Hours later, as Johnston and Payne explored a temple outside of Tsao’s complex, Murlaz, Bonfiglio and I found ourselves in an immersion class, learning to feel the energy between two bodies. Make of it what you will, but as a tangible feeling coursed between our group, I couldn’t help but think back to Tsao’s laughter.
In America, if you placed me in a room full of strangers and told me I could literally feel their energy, I would have told you that you’re crazy. But 7,500 miles from Memphis, beside a lake full of hairy crabs, there really did seem to be a magnetism between us all.
“It was amazing,” glowed Mularz “I could really feel it,” added Bonfiglio.
The energy could have something to do with Tsao, whose rumored to be a reincarnated monk. It could be a side affect of the bevy of crystals that seem to be embedded into the walls and buried beneath the very foundation of SANGHA retreat; or it could be something else.
Later, Payne would chime in. “It’s amazing how the power of multiplication works. How all of our creative powers are amplified when we are together, when any group of people comes together.”
Payne was talking about the Beatles, but he may as well have been in the room when our invisible energies began swirling.
It’s been two years since I first traveled to Asia. There, in Vietnam, my first impressions of international travel were framed by Anthony Bourdain. They were framed by the restaurants he visited and the trail of local people praising his visit to their place on the planet.
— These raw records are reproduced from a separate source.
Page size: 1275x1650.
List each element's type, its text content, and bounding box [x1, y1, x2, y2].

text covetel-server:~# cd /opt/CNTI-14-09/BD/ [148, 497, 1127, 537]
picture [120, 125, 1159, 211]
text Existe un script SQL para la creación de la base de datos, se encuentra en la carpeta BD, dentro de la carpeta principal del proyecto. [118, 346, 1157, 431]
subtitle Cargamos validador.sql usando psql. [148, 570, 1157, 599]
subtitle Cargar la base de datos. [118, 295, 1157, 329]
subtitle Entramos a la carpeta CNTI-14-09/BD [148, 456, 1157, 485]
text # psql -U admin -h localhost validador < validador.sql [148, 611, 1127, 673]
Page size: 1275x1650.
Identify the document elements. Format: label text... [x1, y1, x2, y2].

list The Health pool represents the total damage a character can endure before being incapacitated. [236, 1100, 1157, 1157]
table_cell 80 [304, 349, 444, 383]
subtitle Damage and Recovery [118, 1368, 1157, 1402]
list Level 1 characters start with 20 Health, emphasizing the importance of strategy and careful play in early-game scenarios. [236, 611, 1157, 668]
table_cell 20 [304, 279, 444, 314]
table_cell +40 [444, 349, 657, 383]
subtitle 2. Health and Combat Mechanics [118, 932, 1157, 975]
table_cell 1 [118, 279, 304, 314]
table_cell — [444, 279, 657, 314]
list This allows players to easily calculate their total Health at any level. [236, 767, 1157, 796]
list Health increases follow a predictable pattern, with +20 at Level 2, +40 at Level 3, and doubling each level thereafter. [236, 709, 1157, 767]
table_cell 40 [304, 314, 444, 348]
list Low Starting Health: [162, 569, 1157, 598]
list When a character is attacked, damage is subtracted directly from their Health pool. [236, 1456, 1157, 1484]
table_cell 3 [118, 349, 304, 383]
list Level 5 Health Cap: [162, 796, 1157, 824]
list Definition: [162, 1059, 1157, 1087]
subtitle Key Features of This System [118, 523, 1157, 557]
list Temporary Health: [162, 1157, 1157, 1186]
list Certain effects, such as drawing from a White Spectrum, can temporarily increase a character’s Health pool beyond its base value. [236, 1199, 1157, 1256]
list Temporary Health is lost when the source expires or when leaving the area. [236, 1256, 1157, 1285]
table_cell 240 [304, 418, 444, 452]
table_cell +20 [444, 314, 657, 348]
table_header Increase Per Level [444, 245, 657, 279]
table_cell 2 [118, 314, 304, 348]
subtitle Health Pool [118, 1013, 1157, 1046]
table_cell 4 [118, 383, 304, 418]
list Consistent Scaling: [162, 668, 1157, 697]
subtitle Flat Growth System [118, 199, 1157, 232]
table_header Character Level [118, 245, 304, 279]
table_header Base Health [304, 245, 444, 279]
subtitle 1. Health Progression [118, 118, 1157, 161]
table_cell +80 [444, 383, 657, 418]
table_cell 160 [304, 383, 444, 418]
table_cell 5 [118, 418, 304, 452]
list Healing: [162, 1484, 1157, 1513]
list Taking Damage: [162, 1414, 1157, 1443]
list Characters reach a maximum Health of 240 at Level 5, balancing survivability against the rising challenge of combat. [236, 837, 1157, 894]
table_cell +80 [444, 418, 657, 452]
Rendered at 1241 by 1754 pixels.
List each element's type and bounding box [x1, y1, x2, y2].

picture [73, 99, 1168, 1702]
Most of all, they were framed by the smiles on their faces. And now, though Tony is no longer with us, the spirit of his journeys still rings true.
“Moments like this are what it is about,” crackled Johnston, who’d managed to secure a whiskey bottle from Tsao’s personal stash. Across the room, Fred Tsao began to laugh.
As our glasses clinked, everyone began to smile. I imagined I could feel the energy beaming off of Tsao—and in the very back of my mind, I imagined how much Tony would have loved this scene.